— DIRECTIONS —
Transcribe exactly the lines that fall between the one holding "Digitized hematoxylin and" and the one holding "to ~0.2mm, ~10-30% thickness", inclusive, from the entries below.

— SUPPLIED DATA —
========================================================================

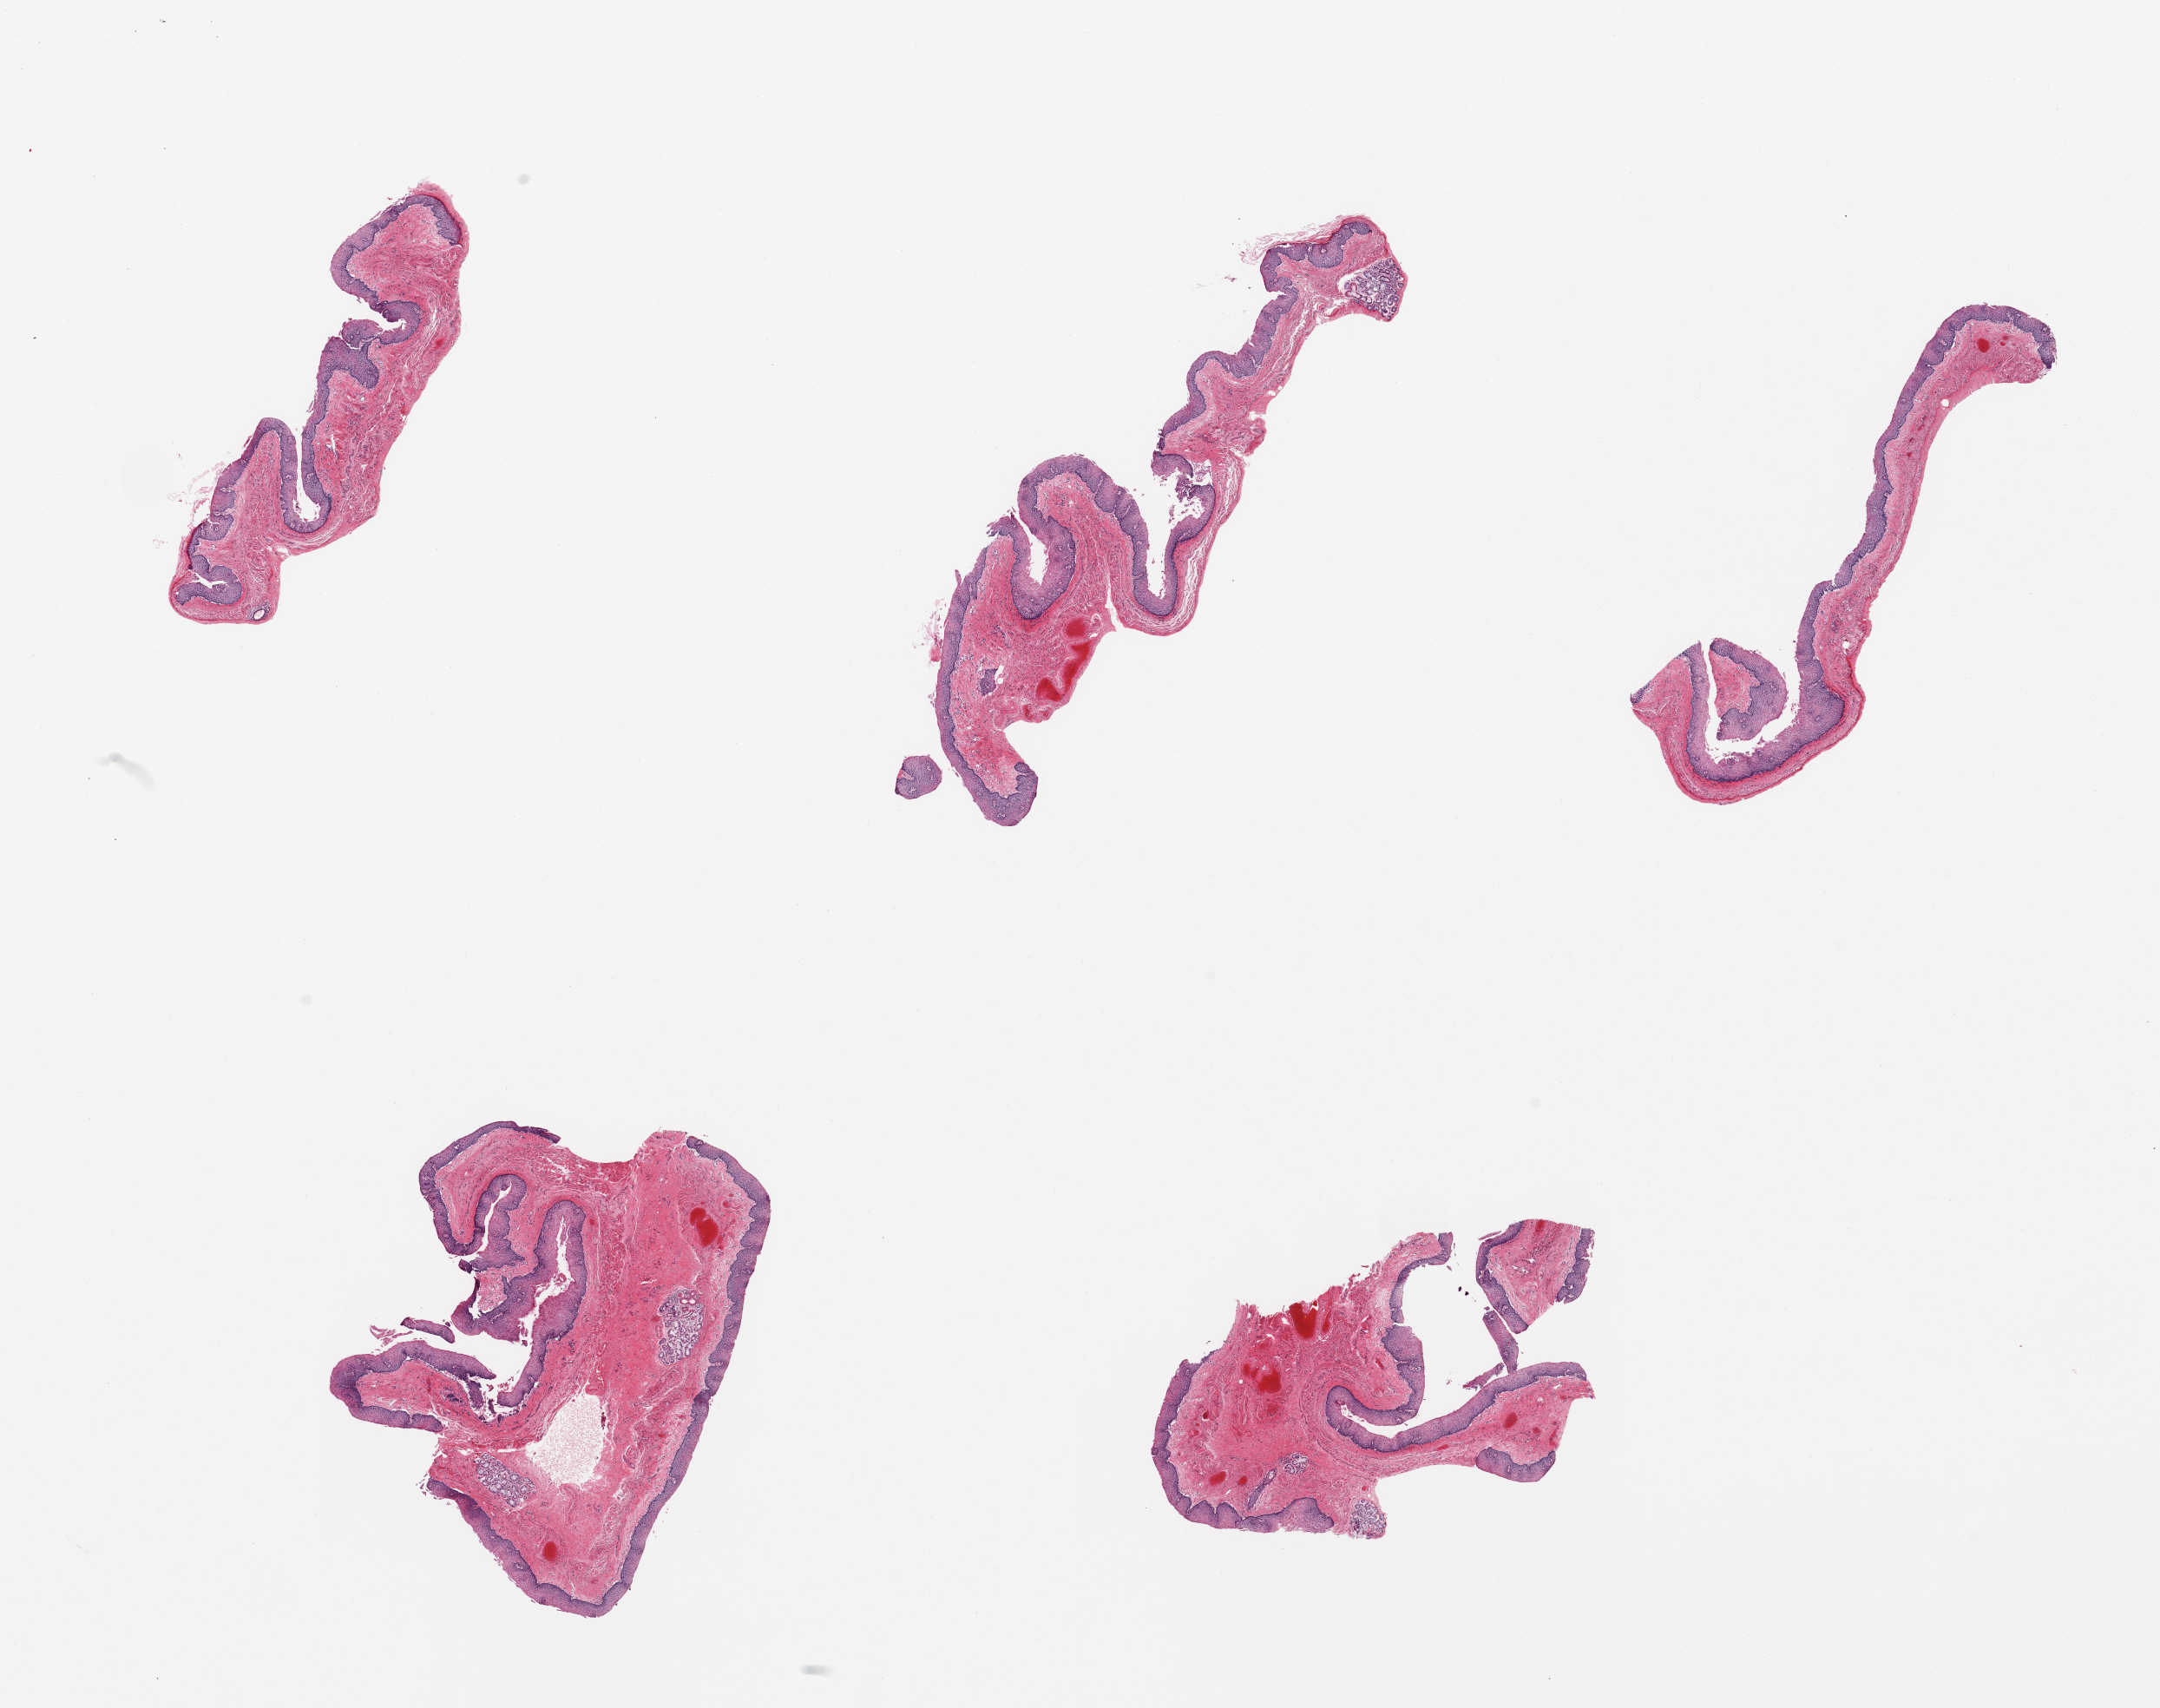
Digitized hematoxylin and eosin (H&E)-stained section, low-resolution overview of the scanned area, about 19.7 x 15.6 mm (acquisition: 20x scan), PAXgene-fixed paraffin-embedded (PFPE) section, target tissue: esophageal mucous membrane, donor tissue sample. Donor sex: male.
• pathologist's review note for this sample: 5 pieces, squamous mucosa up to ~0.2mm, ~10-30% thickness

========================================================================

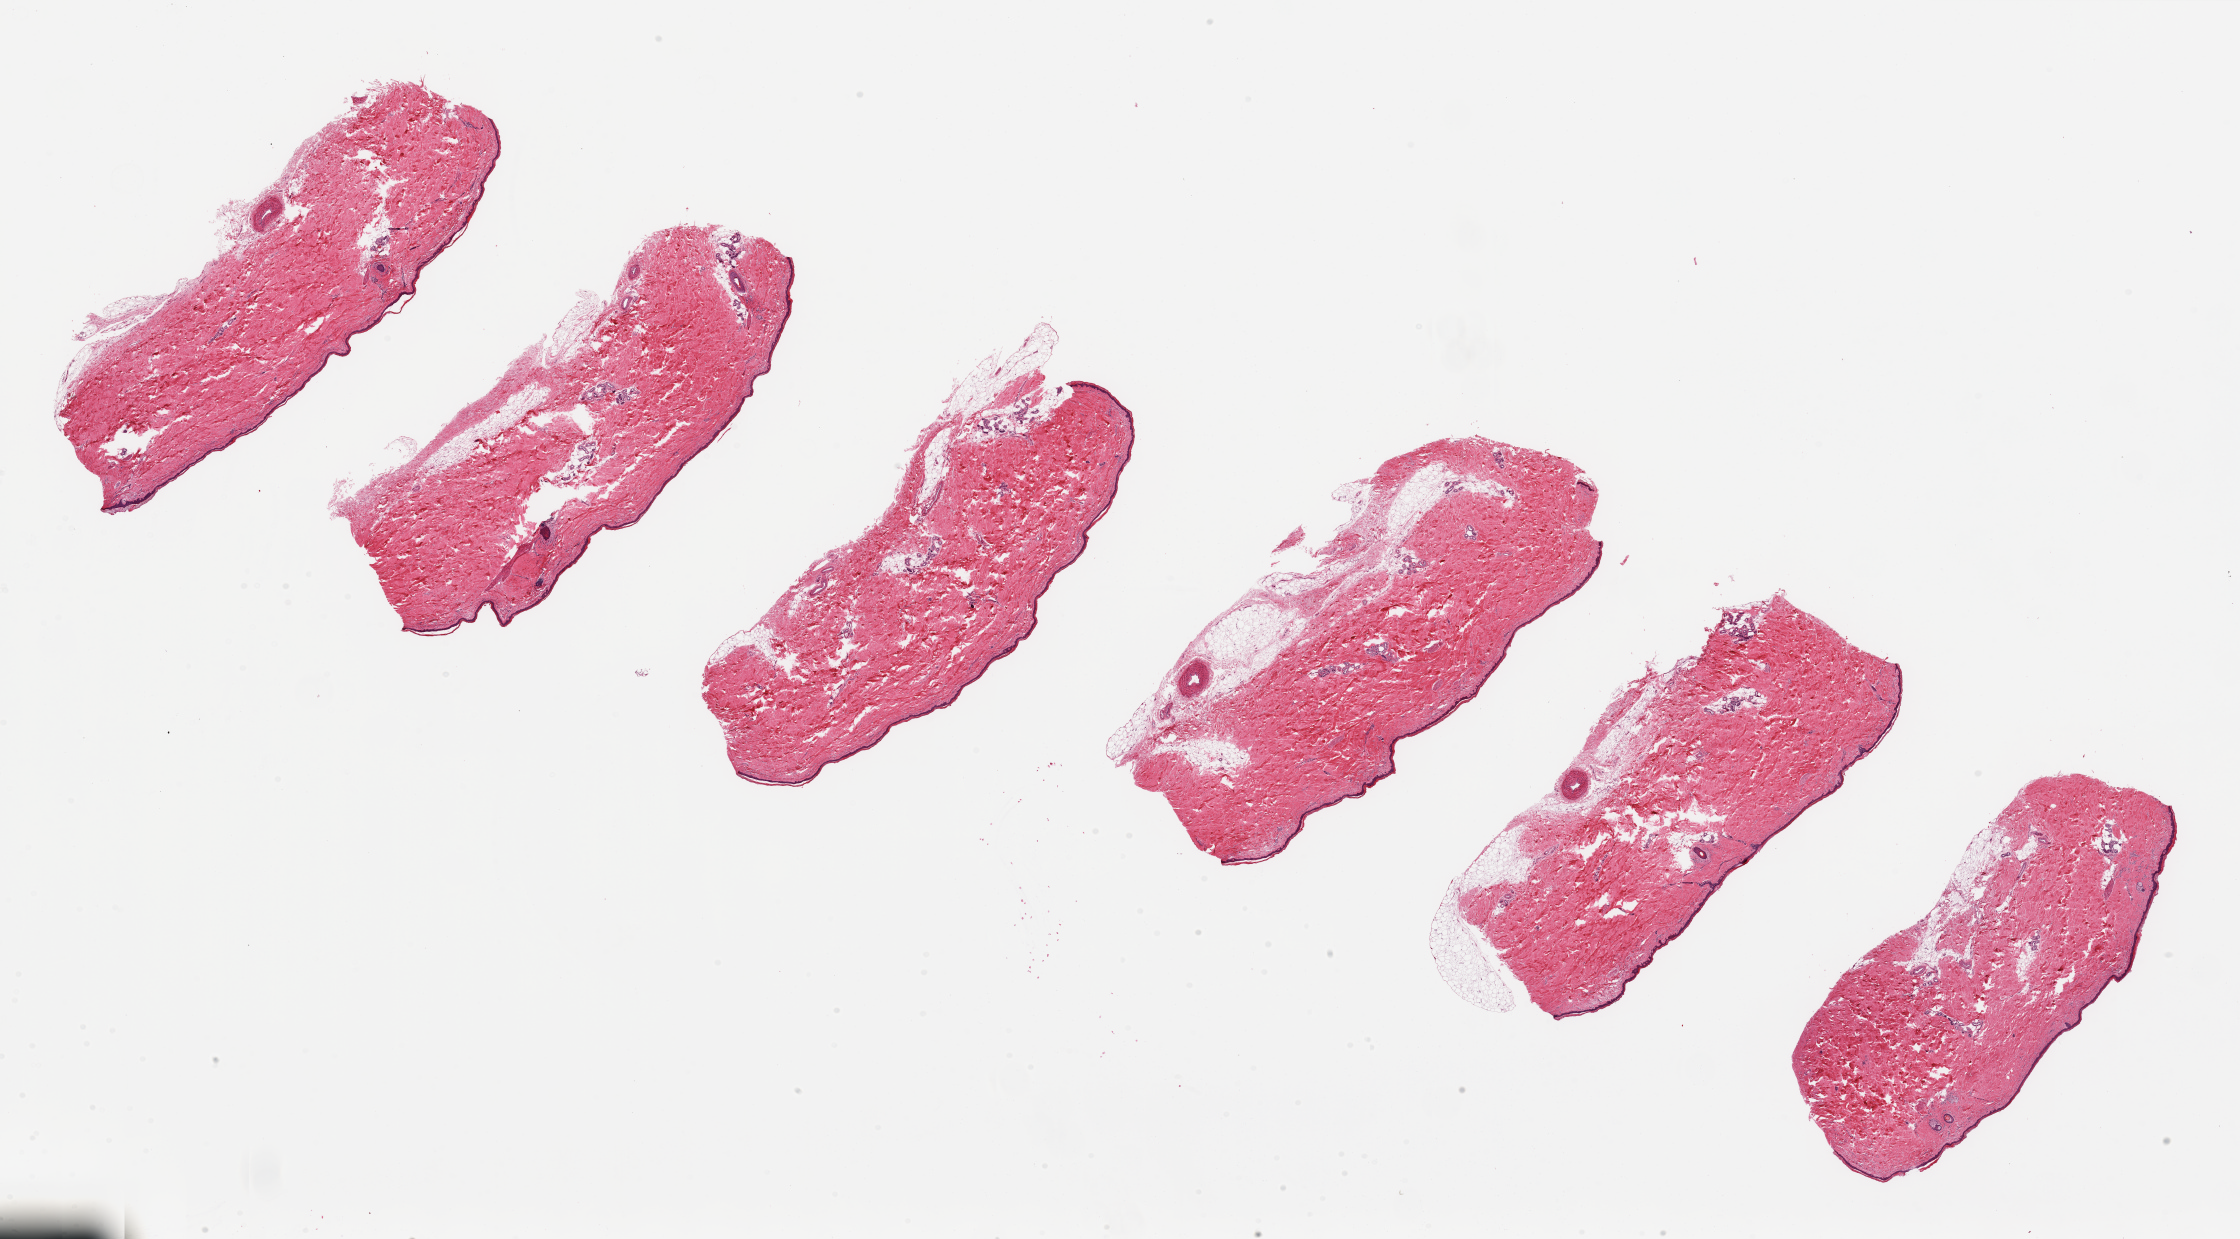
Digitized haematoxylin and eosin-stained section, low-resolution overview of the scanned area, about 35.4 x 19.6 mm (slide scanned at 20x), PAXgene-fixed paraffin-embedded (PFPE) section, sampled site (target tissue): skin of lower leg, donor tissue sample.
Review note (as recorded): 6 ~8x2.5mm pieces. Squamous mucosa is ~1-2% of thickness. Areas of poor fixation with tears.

========================================================================

— SOLUTION —
Digitized hematoxylin and eosin (H&E)-stained section, low-resolution overview of the scanned area, about 19.7 x 15.6 mm (acquisition: 20x scan), PAXgene-fixed paraffin-embedded (PFPE) section, target tissue: esophageal mucous membrane, donor tissue sample. Donor sex: male.
• pathologist's review note for this sample: 5 pieces, squamous mucosa up to ~0.2mm, ~10-30% thickness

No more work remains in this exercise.